Faith is not about credulity. It is not about believing anything and everything because God is supposedly testing us to see how unthinking we are. To the contrary, if this life is a test of anything, it is a test of our integrity, of our compassion, and of our passion for justice and decency. If we are caught in this artificial bubble of separateness from God, it is because we are being given this one chance to see just what we are made of. It will be a sad day indeed when the test ends, when we recognize the foolishness in failing to use the talent of intelligence, resourcefulness and love God gave us to create an increase, if we buried our talent in the sand, fearing to offend a wrathful and vain Tyrant. That is why, in my sense of faith, an honest Atheist will fare far better on judgment day than the most devout Christian who believed only because he or she was afraid of offending a wrathful God. Faith is about living boldly, taking risks, not being afraid of the truth, and learning to peel away all the petty limits on our love for our fellow beings during our sojourn in this Cosmos. If we are not challenged, we are not living.

I still hold an elevated notion of human agency and responsibility. The insight I achieved as a liberal, doubting-Thomas Christian I still see as fundamentally sound. We humans bear the primary responsibility for trying to make the world a better place. To ignore our responsibility I now see as faithlessness of the first order. But I no longer see faith as detracting from this awareness. If anything, my relationship with God grounds me in the peace and wholeness I need to sustain me in a struggle that at times can be painful and frustrating. More importantly, it allows me to relinquish the sense of ego that often places limits on what I am willing to do to achieve a greater good.

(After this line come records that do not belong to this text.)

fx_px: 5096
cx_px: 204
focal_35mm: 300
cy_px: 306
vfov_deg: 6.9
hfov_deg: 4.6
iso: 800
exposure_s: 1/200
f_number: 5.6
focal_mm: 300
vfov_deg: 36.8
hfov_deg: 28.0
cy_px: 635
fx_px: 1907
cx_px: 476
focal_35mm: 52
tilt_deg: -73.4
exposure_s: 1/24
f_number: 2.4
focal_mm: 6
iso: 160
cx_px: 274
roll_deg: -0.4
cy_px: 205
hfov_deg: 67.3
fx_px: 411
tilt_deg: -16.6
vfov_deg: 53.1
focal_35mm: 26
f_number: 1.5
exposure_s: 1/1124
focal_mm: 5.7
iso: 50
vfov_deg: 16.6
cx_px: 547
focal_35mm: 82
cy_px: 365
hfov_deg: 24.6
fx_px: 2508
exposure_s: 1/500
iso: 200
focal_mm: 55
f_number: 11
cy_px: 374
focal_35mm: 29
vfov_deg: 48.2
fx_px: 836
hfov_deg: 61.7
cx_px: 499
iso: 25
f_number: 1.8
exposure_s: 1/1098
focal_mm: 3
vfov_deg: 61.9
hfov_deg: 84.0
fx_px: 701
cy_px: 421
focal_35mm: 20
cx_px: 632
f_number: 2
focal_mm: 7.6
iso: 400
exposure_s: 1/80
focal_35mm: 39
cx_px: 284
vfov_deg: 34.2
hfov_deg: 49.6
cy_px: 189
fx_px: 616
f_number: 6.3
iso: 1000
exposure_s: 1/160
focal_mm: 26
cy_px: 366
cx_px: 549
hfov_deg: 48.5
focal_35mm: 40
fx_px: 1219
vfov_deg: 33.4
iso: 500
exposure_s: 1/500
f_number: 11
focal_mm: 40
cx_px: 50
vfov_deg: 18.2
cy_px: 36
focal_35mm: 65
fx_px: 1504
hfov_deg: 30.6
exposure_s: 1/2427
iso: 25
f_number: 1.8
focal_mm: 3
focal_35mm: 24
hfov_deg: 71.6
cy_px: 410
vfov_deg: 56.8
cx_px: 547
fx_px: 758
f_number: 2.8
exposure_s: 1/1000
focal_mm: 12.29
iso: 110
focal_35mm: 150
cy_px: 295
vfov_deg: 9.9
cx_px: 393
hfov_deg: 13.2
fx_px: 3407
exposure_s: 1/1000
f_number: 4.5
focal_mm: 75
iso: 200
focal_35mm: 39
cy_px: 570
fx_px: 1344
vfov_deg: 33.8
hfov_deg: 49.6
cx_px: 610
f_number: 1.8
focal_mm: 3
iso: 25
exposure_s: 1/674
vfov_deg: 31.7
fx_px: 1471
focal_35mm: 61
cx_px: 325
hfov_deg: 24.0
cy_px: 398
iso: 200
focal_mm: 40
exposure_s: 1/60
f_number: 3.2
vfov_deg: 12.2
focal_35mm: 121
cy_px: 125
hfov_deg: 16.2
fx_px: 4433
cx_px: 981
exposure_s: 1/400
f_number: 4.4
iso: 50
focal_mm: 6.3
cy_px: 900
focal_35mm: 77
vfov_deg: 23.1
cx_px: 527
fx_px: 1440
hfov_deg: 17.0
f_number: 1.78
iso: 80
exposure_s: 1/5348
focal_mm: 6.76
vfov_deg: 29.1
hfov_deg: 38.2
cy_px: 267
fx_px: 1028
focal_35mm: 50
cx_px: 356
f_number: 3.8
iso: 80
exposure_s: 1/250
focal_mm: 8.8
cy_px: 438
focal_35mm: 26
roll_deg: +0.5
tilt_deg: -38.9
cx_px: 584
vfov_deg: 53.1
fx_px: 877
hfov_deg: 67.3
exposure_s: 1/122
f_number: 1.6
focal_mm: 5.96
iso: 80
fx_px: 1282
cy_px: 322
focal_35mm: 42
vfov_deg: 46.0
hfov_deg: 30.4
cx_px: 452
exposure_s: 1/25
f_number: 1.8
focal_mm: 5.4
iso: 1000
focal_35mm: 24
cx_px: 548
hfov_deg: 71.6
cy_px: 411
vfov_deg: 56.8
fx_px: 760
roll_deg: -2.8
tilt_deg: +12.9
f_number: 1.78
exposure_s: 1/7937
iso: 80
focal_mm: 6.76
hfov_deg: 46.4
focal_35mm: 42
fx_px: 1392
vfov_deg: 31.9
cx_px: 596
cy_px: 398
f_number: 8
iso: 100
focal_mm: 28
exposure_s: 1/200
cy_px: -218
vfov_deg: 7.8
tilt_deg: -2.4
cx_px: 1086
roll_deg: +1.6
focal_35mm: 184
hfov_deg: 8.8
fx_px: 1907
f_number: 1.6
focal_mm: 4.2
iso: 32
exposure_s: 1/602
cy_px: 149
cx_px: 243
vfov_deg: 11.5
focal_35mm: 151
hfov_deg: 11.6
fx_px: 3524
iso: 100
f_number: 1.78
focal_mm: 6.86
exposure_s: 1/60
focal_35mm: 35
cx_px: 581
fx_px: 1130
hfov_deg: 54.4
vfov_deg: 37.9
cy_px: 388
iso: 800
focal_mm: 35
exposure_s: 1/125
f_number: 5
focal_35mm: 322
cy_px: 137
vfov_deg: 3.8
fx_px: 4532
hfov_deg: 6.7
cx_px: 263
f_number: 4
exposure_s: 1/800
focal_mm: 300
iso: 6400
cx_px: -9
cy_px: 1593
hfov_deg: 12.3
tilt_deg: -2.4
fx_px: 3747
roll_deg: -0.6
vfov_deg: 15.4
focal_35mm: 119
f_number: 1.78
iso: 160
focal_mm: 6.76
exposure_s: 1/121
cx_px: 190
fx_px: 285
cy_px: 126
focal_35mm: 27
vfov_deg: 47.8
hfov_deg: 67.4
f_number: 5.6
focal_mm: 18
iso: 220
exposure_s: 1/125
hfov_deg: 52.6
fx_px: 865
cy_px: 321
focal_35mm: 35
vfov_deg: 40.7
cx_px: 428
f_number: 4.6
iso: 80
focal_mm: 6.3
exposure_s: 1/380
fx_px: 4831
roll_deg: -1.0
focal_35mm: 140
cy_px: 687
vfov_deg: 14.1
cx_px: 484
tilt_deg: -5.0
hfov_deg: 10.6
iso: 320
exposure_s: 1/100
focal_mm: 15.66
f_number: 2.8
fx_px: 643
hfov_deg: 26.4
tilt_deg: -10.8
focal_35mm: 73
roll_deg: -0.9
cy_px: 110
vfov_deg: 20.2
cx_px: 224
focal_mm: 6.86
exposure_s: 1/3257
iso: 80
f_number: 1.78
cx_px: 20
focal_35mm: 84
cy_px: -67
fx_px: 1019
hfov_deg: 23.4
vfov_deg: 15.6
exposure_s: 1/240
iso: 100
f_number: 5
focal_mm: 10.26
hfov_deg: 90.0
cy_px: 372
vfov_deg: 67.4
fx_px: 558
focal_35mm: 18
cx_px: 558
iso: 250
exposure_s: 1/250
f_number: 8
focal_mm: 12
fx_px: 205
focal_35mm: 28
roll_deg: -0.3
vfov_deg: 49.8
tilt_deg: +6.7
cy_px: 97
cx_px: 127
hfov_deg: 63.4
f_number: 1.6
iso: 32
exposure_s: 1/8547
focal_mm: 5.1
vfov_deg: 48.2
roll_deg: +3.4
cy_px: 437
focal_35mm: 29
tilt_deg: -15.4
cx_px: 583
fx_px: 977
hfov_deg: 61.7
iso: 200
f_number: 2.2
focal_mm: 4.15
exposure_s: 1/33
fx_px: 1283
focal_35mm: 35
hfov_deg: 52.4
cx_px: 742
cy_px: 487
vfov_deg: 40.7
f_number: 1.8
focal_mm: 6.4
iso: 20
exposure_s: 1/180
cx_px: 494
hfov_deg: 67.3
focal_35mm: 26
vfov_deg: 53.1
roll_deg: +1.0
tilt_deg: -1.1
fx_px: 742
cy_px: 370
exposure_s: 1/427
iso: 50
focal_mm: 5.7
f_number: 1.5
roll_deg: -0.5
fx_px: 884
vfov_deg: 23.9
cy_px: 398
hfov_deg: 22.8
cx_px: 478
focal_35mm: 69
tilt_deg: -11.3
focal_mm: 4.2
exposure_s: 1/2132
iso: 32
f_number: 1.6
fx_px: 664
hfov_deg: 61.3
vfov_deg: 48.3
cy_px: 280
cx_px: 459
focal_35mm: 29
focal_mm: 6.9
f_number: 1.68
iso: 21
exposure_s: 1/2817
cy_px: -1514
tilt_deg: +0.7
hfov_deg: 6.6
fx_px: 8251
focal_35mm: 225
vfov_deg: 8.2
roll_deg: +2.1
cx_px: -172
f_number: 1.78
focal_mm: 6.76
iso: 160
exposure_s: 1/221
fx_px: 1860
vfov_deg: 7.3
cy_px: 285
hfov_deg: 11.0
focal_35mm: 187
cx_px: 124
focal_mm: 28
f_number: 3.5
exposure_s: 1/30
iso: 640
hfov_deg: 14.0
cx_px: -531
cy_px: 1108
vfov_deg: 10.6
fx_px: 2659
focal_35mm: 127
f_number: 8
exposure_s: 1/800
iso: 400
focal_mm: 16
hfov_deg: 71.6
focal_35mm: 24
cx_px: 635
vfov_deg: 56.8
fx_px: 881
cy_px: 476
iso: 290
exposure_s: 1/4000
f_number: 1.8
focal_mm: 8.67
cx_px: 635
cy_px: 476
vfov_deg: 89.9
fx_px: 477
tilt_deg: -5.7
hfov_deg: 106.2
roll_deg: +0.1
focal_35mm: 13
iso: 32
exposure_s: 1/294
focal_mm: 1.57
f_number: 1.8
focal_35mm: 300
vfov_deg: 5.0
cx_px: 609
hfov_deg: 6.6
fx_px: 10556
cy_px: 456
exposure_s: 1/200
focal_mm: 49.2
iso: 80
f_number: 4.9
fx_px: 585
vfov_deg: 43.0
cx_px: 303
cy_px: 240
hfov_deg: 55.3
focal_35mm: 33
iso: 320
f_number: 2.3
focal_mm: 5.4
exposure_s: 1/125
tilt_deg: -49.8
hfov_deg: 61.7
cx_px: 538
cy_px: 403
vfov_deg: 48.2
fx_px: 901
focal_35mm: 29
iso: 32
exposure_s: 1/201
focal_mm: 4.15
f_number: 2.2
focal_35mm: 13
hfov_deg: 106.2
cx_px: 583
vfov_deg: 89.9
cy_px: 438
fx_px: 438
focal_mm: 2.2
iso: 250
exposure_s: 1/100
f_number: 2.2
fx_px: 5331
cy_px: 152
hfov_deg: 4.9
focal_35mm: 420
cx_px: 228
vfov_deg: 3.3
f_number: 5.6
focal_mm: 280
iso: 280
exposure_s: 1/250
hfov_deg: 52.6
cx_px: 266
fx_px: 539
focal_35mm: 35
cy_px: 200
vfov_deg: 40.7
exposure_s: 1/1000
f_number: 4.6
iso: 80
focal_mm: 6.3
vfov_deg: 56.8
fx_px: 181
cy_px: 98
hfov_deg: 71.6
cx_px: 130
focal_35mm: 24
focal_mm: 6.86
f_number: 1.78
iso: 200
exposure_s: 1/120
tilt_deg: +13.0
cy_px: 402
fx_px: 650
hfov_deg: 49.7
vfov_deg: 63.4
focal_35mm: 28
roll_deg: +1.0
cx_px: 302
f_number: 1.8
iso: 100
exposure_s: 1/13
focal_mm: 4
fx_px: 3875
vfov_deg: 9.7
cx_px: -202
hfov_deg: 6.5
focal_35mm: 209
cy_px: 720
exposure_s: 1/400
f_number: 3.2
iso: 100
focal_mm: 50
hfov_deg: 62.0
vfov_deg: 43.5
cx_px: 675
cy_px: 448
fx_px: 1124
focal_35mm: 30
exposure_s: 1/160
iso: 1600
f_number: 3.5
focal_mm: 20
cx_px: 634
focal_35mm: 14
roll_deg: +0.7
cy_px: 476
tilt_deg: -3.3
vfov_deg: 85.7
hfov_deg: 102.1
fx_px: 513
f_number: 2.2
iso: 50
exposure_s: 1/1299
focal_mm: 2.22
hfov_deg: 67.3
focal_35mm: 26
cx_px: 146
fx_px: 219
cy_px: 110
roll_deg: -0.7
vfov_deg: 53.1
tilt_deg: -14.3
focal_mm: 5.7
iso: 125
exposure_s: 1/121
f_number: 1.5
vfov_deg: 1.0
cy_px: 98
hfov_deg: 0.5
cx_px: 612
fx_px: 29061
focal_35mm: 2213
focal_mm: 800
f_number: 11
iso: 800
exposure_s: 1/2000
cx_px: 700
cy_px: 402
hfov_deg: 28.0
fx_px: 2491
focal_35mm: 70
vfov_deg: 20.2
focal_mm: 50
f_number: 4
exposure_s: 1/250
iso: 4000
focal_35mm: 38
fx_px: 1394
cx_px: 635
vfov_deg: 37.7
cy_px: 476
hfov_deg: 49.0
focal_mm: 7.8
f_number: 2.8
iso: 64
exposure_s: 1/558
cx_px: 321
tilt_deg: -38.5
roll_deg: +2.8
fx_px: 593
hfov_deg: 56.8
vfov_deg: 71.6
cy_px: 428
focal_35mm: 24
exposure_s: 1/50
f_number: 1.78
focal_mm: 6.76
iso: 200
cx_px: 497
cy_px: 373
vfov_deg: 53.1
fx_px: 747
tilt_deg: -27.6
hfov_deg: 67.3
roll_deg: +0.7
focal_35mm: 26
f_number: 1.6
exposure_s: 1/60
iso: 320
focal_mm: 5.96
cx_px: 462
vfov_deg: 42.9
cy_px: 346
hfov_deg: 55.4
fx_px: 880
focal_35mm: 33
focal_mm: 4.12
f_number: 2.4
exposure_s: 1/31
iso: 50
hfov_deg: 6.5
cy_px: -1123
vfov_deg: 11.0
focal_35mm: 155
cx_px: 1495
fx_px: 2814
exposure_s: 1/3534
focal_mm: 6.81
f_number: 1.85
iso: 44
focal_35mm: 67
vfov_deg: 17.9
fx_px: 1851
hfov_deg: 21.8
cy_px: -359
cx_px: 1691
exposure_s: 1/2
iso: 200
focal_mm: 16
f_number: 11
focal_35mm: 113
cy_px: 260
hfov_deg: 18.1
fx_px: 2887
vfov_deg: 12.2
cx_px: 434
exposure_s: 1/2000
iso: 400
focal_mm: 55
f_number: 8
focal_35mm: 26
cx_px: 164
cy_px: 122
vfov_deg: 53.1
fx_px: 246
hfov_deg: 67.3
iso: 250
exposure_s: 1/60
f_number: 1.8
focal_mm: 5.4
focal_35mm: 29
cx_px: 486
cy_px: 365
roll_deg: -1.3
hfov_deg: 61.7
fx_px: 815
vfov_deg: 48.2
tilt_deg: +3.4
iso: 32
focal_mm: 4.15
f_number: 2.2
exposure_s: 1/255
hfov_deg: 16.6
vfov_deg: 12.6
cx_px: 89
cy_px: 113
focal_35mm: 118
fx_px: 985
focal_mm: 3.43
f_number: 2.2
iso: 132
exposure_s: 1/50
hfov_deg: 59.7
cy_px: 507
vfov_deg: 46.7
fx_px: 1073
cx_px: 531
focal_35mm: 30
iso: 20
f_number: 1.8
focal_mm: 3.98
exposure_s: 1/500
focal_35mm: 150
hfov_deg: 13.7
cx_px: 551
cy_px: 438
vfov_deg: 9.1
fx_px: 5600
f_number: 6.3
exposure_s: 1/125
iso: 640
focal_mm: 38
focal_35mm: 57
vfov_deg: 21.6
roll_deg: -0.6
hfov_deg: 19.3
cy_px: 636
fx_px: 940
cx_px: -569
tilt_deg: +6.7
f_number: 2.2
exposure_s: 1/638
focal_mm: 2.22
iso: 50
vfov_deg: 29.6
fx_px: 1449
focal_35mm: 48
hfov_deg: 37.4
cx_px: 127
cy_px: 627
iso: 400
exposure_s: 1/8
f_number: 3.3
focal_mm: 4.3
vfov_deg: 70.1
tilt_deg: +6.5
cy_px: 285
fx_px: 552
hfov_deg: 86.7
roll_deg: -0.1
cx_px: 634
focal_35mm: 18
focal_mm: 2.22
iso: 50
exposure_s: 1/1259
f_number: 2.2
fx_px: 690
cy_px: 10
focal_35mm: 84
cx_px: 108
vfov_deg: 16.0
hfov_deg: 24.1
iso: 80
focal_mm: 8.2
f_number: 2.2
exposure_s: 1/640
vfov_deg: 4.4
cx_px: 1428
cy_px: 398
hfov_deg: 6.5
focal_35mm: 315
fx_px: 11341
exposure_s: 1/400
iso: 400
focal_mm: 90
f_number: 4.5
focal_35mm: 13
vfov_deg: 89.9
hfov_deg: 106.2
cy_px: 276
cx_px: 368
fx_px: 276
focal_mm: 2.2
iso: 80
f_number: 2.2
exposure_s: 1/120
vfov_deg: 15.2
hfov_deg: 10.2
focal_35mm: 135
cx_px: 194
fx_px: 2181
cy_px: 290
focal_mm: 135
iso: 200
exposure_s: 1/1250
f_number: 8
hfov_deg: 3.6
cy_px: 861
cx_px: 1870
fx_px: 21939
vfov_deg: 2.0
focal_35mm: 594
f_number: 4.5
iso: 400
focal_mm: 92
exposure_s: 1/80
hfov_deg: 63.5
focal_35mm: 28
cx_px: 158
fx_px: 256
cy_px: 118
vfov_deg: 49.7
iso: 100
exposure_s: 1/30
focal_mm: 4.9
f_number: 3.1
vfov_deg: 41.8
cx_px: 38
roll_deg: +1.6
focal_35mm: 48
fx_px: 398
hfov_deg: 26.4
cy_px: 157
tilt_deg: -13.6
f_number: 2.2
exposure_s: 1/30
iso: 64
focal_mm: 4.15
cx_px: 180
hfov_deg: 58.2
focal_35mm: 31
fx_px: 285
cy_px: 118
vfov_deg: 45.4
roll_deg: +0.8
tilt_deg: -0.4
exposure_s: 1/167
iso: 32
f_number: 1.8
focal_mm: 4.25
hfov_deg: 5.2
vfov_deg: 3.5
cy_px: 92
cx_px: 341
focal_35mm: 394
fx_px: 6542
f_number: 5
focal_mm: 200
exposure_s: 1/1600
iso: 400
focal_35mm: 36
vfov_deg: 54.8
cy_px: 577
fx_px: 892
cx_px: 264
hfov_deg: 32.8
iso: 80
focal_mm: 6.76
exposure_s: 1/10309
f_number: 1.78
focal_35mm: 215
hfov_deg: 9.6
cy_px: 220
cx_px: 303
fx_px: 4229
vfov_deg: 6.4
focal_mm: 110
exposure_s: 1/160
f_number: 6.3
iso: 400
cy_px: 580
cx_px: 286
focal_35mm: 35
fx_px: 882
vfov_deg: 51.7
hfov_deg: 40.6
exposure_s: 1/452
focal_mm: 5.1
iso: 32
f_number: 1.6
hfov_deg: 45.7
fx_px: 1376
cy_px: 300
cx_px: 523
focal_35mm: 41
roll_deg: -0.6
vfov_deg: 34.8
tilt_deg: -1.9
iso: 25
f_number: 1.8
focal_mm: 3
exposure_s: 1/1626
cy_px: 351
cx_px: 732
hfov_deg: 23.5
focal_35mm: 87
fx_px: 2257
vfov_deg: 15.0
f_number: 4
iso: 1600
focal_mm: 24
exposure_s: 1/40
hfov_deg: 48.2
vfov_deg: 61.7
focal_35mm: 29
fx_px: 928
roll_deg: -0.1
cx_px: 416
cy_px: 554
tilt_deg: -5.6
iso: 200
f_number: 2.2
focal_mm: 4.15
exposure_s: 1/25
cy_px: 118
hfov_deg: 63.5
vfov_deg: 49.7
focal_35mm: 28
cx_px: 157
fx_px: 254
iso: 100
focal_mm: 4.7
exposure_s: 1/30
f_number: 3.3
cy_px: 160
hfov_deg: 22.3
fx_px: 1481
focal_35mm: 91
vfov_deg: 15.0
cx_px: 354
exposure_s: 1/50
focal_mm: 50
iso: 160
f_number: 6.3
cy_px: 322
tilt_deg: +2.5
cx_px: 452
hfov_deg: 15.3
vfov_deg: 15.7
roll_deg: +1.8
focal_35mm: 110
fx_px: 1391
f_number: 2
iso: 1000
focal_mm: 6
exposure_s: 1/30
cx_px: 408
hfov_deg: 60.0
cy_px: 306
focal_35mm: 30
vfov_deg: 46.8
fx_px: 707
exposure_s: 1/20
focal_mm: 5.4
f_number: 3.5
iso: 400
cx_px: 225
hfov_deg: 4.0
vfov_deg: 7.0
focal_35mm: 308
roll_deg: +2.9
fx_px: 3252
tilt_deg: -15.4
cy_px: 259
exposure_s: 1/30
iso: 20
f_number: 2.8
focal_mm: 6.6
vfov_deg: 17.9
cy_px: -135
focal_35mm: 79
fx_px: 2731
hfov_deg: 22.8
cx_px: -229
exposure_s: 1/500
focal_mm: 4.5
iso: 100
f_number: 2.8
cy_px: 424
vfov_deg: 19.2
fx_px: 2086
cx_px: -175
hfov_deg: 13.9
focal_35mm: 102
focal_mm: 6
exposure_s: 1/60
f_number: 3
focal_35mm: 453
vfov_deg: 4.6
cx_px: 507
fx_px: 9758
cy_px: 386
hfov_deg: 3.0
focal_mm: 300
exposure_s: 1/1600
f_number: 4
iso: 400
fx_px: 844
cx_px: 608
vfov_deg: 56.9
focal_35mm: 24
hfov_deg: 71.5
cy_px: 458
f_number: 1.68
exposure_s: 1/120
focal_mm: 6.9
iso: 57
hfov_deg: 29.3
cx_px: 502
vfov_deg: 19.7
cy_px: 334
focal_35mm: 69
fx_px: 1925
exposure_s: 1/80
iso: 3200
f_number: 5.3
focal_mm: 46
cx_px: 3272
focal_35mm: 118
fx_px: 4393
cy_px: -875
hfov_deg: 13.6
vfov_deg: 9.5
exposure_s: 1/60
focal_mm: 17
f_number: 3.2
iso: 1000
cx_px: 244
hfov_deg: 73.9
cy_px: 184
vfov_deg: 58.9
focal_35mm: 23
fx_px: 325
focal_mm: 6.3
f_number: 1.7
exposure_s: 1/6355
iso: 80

It puts my personal struggles and our struggles as human beings in a much, much larger context.


Notes

1. See John D. Gustav-Wrathall, "The Tug of Home," Letter to the Editor, Sunstone, Issue 139 (November 2005): 2-4; Gustav-Wrathall, "A Gay Mormon's Testimony," Sunstone, Issue 141 (April 2006): 52-57; Gustav-Wrathall, "Trial of Faith," Dialogue: A Journal of Mormon Thought, Vol. 40, No. 1 (Summer 2007): 78-107.